This is your place to hear about social media trends. It is my objective as a young professional to cover all topics that are important to the world of social networks for a personal, professional, and corporate standpoint. Please feel free to interject, disagree, argue, scold, and even possibly praise my posts for I don't claim to know everything about anything, but I guarantee that I will try to have something to say about everything.

Tuesday, September 6, 2011

Are We Lowering Content Standards?

In a recent post on Digital B2B Marketing  by Eric Wittlake, he posed the opinion that Social Media was causing people to share lower quality content as a result of trying to meet the demand for a higher quantity of posts. At first I agreed with Mr. Wittlake, but as I toyed with the concept in my head I began to question the theory.

It seems that with the increased visibility and reach provided by social media that allows one user to have their content be viewed by untold amounts of people that they might think twice about the quality of what they are sharing. It is true that I am sure there are people out there, even me I am sure, who occasionally share a peace of content that doesn’t quite meet par, but to say that social media is lowering the quality of content all together is crazy.

There is too much high quality content to say that the standard has been lowered. Experts like Kyle Lacy, Doug Karr, Pete Cashmore, even Eric Wittlake and many many more share high quality content every day and I am not talking about sharing one of their personal blogs a day I mean sharing eight different articles from eight different blogs ALL of the highest quality. This is what causes me to believe social media is not lowering content quality. 

No, instead social media is just allowing lower quality content to be seen.

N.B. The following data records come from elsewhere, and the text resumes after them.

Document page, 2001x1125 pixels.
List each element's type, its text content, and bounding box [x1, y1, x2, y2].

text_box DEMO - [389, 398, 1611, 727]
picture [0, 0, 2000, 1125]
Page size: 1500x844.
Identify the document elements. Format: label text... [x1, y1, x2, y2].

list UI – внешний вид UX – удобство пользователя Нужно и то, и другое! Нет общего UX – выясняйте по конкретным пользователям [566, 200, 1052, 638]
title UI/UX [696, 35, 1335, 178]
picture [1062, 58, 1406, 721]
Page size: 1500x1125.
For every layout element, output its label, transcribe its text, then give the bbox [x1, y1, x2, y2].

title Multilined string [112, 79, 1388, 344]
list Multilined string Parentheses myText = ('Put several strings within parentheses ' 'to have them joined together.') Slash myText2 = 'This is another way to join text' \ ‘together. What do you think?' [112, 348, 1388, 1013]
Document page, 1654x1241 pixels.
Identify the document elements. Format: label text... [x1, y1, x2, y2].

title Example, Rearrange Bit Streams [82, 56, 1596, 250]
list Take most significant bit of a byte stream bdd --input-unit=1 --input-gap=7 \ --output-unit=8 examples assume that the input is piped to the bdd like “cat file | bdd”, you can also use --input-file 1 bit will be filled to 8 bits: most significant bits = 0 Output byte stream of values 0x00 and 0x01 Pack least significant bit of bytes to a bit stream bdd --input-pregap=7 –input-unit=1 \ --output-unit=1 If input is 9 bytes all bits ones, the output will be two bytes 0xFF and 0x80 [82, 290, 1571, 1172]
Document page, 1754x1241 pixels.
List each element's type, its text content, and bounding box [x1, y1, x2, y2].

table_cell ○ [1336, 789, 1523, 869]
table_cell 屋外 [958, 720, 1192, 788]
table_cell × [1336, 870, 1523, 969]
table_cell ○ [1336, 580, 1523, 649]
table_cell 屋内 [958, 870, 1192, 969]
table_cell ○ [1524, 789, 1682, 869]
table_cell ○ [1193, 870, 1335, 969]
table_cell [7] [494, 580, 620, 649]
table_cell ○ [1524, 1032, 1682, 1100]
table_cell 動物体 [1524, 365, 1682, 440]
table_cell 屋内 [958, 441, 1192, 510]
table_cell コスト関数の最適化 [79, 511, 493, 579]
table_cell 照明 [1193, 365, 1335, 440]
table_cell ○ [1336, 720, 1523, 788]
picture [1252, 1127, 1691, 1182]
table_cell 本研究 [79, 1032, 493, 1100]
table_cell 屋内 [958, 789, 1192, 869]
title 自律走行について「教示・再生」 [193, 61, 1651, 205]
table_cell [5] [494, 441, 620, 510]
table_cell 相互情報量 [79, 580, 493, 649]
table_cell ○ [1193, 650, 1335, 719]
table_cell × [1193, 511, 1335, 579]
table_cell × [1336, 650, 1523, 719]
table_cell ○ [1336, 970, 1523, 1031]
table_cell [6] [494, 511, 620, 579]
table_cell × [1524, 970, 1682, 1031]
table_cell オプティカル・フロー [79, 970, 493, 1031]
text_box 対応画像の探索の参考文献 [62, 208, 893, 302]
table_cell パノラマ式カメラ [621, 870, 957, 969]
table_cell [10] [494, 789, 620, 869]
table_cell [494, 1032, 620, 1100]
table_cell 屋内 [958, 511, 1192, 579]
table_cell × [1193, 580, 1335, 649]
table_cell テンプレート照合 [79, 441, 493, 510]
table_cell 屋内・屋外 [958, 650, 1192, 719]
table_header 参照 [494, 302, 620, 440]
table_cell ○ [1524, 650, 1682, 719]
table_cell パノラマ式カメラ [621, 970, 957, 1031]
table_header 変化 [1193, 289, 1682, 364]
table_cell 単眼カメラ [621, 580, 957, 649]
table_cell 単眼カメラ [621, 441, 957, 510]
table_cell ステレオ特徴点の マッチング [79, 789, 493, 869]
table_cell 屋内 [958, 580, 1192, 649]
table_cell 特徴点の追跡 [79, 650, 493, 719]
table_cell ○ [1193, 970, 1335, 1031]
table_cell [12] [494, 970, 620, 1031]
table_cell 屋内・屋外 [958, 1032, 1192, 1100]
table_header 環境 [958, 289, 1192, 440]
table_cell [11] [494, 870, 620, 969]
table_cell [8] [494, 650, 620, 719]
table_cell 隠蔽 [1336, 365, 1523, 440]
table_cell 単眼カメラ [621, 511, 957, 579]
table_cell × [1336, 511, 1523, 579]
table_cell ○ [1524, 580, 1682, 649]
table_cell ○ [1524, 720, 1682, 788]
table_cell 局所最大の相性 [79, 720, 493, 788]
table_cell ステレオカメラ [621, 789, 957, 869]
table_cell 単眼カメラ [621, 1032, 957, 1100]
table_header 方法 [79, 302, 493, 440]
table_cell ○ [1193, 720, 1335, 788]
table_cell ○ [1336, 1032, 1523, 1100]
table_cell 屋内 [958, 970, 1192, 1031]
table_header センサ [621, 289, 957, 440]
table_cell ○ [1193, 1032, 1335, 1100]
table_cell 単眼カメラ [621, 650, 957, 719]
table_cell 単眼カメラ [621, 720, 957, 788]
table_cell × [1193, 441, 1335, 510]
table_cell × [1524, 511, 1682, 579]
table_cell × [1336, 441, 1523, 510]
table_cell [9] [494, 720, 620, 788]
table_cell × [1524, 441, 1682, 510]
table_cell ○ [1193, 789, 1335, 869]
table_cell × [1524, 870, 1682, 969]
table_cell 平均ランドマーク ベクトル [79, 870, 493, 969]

If you think that silly jokers weren’t trying to get crappy content published prior to social media then you are a silly joker yourself. They were mailing the crap to their family, friends, and publishers all trying to get someone to read them, but their stuff was not being shared to the masses because there was not efficient means of doing so.

So… to sum up I don’t agree that the quality of content is lowering, not even a little. What I do think is that most of quality of content being shared is rising, but social media is allowing content of poorer quality to be made visible and if a few crappy blog posts are the cost of all the benefits, well… I am willing to pay it.